Sarles was the burly man. He had a red face, blue eyes. He was about, Forniss thought, fifty. Not that that mattered.
“You’re saying she was killed?” Sarles said, and Forniss said it looked that way.
“Then it could mean something,” Sarles said. “Somebody’s holing up in here.” He gestured over his shoulder, at the guest house. “Broke in around back. Want to see?”
Forniss wanted to see.
“First I knew about it was this morning,” Sarles said. “Couple of hours ago.” They had gone around the house by then, to a door in the rear. The lock had been forced, possibly with a jimmy, perhaps merely a heavy screwdriver. They opened the door and went into a kitchen—small, very modern. It was warm in the kitchen.
“Keep the heat on all winter,” Sarles said. “Big house and this one too—same system. See what I mean, somebody’s been holing up?”

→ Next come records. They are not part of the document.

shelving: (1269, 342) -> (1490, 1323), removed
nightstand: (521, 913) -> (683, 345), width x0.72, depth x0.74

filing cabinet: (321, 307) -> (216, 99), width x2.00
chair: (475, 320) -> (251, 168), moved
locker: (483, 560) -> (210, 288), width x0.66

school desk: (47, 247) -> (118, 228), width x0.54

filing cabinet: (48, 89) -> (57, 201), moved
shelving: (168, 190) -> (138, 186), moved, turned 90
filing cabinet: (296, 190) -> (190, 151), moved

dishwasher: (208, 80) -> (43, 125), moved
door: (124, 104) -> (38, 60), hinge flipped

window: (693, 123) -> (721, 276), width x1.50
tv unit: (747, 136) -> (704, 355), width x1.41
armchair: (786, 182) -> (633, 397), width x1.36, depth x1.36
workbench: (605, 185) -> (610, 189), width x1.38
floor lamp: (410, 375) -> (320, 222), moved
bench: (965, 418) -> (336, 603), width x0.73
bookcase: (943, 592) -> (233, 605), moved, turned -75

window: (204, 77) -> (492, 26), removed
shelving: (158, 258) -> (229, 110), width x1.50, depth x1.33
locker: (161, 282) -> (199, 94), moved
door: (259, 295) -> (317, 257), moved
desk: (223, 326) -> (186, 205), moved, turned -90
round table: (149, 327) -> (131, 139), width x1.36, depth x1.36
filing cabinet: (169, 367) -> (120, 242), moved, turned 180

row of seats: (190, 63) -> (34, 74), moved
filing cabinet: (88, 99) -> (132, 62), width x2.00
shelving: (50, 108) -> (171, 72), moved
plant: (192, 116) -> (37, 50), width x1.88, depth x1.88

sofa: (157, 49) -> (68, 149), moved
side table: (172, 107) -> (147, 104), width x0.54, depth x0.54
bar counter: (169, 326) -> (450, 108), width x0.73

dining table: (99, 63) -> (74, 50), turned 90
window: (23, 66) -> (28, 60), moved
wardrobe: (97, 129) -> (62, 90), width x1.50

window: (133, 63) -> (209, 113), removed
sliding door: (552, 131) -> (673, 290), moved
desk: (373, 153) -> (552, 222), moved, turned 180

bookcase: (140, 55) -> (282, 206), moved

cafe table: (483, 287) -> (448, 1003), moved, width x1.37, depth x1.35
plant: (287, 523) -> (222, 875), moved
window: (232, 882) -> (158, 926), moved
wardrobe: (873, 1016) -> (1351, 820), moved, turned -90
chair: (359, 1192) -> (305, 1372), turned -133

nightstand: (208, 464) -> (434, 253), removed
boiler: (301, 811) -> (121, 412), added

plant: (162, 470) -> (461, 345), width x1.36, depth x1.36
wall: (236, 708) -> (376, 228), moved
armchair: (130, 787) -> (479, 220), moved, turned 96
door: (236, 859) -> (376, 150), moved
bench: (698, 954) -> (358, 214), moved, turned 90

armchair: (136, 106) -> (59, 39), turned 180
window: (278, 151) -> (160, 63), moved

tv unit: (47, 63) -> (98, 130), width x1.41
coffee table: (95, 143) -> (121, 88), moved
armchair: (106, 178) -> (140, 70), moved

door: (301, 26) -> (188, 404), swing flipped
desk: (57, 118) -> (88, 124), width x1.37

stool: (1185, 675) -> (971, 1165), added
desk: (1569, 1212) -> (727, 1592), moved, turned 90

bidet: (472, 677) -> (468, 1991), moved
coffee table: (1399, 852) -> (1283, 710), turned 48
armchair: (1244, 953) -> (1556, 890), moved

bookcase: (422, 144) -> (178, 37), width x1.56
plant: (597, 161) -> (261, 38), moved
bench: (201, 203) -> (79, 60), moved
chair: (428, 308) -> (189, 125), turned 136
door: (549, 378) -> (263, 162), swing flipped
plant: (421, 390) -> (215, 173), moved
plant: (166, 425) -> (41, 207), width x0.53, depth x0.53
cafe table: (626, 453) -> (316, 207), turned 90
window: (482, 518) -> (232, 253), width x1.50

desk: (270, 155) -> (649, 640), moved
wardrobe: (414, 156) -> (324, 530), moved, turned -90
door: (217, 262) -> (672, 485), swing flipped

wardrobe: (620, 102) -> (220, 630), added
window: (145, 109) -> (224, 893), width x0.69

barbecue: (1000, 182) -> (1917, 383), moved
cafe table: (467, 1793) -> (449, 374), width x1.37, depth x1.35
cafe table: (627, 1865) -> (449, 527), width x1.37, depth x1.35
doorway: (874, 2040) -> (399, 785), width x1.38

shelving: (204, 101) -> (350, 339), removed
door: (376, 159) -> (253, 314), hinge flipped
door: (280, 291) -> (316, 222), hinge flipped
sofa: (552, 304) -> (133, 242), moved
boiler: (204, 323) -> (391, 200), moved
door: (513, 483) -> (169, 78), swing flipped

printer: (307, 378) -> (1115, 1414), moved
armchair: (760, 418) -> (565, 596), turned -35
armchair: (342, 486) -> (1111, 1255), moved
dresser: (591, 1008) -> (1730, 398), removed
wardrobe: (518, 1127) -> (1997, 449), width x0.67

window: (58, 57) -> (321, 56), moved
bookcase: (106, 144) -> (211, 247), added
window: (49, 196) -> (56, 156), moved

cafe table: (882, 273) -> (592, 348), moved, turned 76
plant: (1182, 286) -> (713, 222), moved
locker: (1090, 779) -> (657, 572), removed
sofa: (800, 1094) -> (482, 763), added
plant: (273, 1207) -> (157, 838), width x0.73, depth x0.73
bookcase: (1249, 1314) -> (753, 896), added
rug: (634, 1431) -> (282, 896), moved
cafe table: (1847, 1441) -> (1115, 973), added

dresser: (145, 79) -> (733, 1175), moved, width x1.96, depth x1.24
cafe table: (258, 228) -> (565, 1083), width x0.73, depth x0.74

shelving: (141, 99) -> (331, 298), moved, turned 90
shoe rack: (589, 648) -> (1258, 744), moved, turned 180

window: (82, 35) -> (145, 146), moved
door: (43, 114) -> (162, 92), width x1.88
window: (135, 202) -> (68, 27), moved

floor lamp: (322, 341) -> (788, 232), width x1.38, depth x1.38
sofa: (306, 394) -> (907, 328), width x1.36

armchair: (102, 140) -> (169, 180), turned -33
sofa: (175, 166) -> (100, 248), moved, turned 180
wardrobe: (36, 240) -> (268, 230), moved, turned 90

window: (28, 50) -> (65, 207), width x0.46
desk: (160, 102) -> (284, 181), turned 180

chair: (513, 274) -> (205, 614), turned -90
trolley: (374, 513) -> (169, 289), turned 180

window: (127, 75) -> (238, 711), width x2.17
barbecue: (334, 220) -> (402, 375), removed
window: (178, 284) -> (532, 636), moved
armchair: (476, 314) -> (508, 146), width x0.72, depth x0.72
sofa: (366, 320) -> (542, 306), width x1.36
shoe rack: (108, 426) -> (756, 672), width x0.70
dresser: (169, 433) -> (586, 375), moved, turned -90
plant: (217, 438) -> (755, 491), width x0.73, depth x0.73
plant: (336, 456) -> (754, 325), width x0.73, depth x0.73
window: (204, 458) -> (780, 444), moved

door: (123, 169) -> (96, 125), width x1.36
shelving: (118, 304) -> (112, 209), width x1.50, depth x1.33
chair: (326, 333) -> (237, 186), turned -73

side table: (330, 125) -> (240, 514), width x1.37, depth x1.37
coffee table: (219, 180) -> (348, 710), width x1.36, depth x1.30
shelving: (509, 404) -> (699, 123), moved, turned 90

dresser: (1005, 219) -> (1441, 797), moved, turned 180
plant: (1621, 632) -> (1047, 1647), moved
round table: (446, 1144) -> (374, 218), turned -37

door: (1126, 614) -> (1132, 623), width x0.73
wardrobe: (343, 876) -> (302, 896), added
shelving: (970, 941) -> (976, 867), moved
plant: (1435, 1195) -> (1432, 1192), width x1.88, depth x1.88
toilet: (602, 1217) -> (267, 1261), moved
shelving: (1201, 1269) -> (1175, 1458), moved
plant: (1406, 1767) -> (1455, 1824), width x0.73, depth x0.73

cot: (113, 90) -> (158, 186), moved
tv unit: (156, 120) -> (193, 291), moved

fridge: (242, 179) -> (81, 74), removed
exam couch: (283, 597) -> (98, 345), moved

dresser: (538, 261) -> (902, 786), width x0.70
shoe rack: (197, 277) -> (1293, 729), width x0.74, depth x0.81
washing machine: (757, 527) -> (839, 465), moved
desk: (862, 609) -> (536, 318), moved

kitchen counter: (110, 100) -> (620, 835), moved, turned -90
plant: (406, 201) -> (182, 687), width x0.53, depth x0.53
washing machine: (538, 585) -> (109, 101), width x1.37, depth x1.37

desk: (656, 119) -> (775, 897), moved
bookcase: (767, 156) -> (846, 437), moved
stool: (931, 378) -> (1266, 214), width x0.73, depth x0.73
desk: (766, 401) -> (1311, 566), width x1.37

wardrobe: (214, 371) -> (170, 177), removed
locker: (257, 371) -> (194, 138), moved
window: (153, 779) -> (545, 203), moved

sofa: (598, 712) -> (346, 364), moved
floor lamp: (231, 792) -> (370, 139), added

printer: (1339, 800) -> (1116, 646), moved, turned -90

Forniss saw—saw a refuse bin of opened cans, saw dirty dishes in the sink; saw, too, that food had dried on the dishes.
A bathroom opened off a corridor leading from the kitchen. There was a used—probably often used—towel on a rack. “Made himself at home,” Forniss said, to Sarles, and Sarles said, “Sure did,” and guided on—guided to an attractive bedroom, with twin beds, and one of them slept in. Several times slept in, Forniss thought.